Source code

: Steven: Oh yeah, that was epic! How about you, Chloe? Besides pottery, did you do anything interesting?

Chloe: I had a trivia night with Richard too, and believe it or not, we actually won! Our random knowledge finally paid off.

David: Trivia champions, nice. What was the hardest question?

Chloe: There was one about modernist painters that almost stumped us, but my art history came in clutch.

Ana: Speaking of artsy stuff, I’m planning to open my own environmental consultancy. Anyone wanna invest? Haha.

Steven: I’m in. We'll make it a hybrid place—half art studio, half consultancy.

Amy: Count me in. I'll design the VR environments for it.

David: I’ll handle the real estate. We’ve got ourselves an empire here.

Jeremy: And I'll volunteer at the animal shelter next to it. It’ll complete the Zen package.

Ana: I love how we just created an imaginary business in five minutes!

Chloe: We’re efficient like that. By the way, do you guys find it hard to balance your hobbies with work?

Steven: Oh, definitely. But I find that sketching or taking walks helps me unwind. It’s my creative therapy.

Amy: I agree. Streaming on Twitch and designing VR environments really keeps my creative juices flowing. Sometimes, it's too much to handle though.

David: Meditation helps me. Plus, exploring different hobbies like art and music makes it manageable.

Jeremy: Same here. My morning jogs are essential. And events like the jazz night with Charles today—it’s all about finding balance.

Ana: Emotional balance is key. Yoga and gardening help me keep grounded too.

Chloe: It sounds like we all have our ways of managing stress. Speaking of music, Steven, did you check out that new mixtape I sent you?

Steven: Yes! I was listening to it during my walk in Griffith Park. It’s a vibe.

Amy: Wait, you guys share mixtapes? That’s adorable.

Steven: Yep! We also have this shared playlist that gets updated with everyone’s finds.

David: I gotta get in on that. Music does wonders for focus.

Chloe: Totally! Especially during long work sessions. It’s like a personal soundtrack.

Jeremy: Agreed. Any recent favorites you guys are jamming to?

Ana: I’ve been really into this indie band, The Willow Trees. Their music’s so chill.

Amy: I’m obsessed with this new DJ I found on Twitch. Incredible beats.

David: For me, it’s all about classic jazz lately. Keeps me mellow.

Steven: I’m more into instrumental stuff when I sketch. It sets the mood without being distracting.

- **WHAT IS NEEDED**
Could you reproduce exactly the lines of the entries above, from the one with "Ana: Speaking of" through the one with "David: Meditation helps", and nothing else?

- **ANSWER BOX**
Ana: Speaking of artsy stuff, I’m planning to open my own environmental consultancy. Anyone wanna invest? Haha.

Steven: I’m in. We'll make it a hybrid place—half art studio, half consultancy.

Amy: Count me in. I'll design the VR environments for it.

David: I’ll handle the real estate. We’ve got ourselves an empire here.

Jeremy: And I'll volunteer at the animal shelter next to it. It’ll complete the Zen package.

Ana: I love how we just created an imaginary business in five minutes!

Chloe: We’re efficient like that. By the way, do you guys find it hard to balance your hobbies with work?

Steven: Oh, definitely. But I find that sketching or taking walks helps me unwind. It’s my creative therapy.

Amy: I agree. Streaming on Twitch and designing VR environments really keeps my creative juices flowing. Sometimes, it's too much to handle though.

David: Meditation helps me. Plus, exploring different hobbies like art and music makes it manageable.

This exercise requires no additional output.